DSO: Aligning 3D Generators with Simulation Feedback for Physical Soundness
This addresses the issue of physically unsound 3D objects for practical applications like robotics or manufacturing, representing a novel method for a known bottleneck rather than a foundational advance.
The paper tackles the problem of 3D object generators producing unstable objects by aligning them with simulation feedback for physical soundness, resulting in a fine-tuned generator that is significantly faster and more likely to produce stable objects than test-time optimization methods.

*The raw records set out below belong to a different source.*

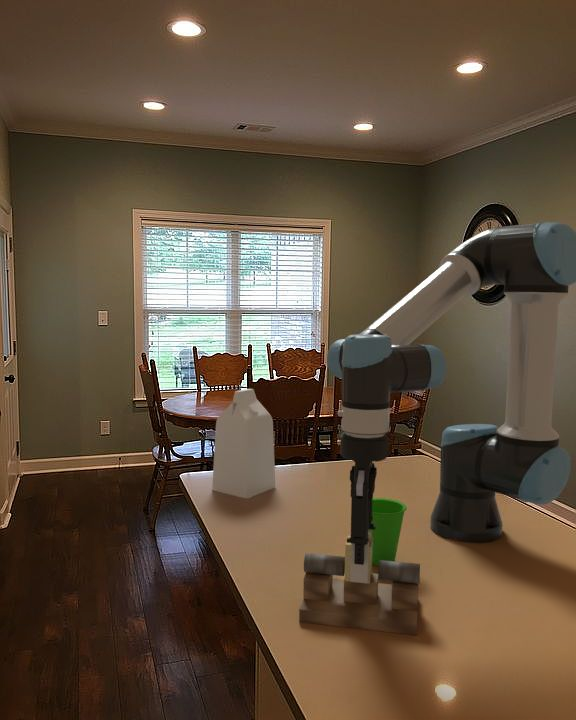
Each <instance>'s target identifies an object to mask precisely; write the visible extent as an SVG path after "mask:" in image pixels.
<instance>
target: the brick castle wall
mask: <svg viewBox="0 0 576 720" xmlns="http://www.w3.org/2000/svg"><path fill="white" fill-rule="evenodd" d="M377 570H378V573H373V572H372V574H371V580H370V584H368V583H358V582H350V581H345V556H341V555H340V556H339V555H330V554H329V555H327V554H320V553H319V554H318V553H308V552H306V553H305V555H304V558H303V572H304V573H305V574H304V576H303V599H302V601H301V605H300V606H299V609H298V613H299V615H298V617H299V618H298V622H302V623H310V624H317V625H325V626H326V625H328V626H334V627H344V628H350V629H351V628H352V629H361V630H369V631H376V632H377V631H378V632H384V633H385V632H386V633H394V634H403V635H409V636H410V635H413V636H417V634H418V633H417V632H418V604H419V603H418V601H419V600H418V599H419V584H421V583H420V578H421V577H420V576H421V564H420V563H415V562H414V563H413V562H404V561H402V562H401V561H384V560H379V566H378V569H377ZM334 576H339V577H344V578H343V579H341V578H334ZM379 581H388V582H392V583H390V584H389V583H383V582H382V583H381V582H380V583H379Z"/></svg>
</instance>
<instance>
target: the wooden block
mask: <svg viewBox="0 0 576 720" xmlns="http://www.w3.org/2000/svg"><path fill="white" fill-rule="evenodd" d="M347 538H351V534H350V535H347ZM368 539H369V560H368V584H370V580H371V574H372V573H373V564H372V551H373V538H371V537H368ZM344 549H345V551H344V552H345V555H344V557H345V573H344V578H345V581H350V573H351V543H347V541H346V542H345V548H344Z"/></svg>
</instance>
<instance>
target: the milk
mask: <svg viewBox="0 0 576 720" xmlns="http://www.w3.org/2000/svg"><path fill="white" fill-rule="evenodd" d="M255 392H256V391H255V389H254V388H246V389H240V390H235V391H234V394H233V398H232V402H231V403H230V405H228V406H227V407H226V408H225V409H224V411H222V413H220V415H218V417H217V418H216V422H215V432H214V433H215V437H214V450H213V452H214V453H213V454H214V455H213V470H212V485H211V486H212V487H211V488H212V489H211V490H212V491H215V492H219V493H221V494H226V495H230V496H234V497H238V498H241V499H250V498H252V497H254V496H257V495H260V494H261V493H262V494H263V493H264V492H267V491H269V490H272V489H275V488H276V467H275V463H276V462H275V443H274V441H275V438H274V437H275V436H274V421H273V420H274V419H273V417H272V415H271V414H270V413H269V411H268V410H267V408H265V406H263V404H262V403H261V402H260V401H259V399H257V396H256V393H255Z"/></svg>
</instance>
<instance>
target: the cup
mask: <svg viewBox="0 0 576 720" xmlns="http://www.w3.org/2000/svg"><path fill="white" fill-rule="evenodd" d="M406 511H407V505H406V504H405V503H403V502H401V501H399V500H396V499H392V498H385V497H384V498H383V497H382V498H381V497H373V504H372V517H373V520H372V522H371V524H376V529H375V530H372V529H368V531H371V538H373V551H372V566H376V567H379V560H384V561H394V562H396V557H397V551H398V545H399V540H400V536H401V531H402V526H403V520H404V515H405V512H406Z"/></svg>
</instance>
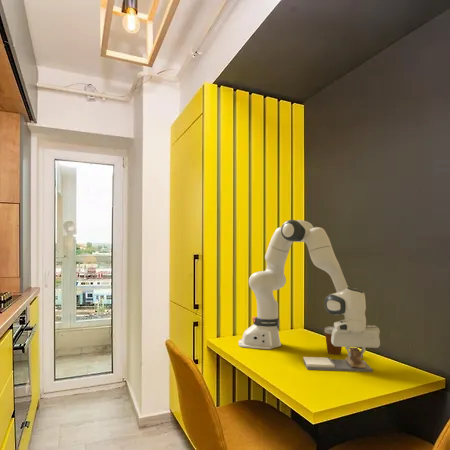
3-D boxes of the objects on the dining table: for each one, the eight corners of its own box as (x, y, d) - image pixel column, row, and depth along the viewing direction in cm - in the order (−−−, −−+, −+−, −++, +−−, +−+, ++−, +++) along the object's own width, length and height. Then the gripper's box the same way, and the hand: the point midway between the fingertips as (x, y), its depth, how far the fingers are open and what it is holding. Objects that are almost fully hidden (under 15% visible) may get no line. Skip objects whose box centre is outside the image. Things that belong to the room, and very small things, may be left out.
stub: (351, 367, 150) (351, 352, 151) (345, 359, 160) (345, 346, 161) (366, 367, 150) (366, 353, 150) (359, 360, 160) (358, 346, 160)
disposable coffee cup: (322, 354, 172) (322, 329, 173) (326, 349, 181) (326, 325, 182) (342, 357, 168) (342, 331, 169) (345, 352, 176) (345, 327, 177)
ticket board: (307, 369, 151) (307, 364, 151) (303, 360, 163) (303, 355, 163) (372, 371, 149) (372, 366, 149) (363, 362, 161) (363, 357, 161)
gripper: (376, 324, 158) (377, 355, 158) (330, 322, 160) (330, 354, 159) (382, 327, 152) (382, 360, 151) (333, 325, 154) (333, 358, 153)
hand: (355, 357), depth 155 cm, fingers closed on stub, 3 cm apart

Most 3D object generators prioritize aesthetic quality, often neglecting the physical constraints necessary for practical applications. One such constraint is that a 3D object should be self-supporting, i.e., remain balanced under gravity. Previous approaches to generating stable 3D objects relied on differentiable physics simulators to optimize geometry at test time, which is slow, unstable, and prone to local optima. Inspired by the literature on aligning generative models with external feedback, we propose Direct Simulation Optimization (DSO). This framework leverages feedback from a (non-differentiable) simulator to increase the likelihood that the 3D generator directly outputs stable 3D objects. We construct a dataset of 3D objects labeled with stability scores obtained from the physics simulator. This dataset enables fine-tuning of the 3D generator using the stability score as an alignment metric, via direct preference optimization (DPO) or direct reward optimization (DRO) - a novel objective we introduce to align diffusion models without requiring pairwise preferences. Our experiments demonstrate that the fine-tuned feed-forward generator, using either the DPO or DRO objective, is significantly faster and more likely to produce stable objects than test-time optimization. Notably, the DSO framework functions even without any ground-truth 3D objects for training, allowing the 3D generator to self-improve by automatically collecting simulation feedback on its own outputs.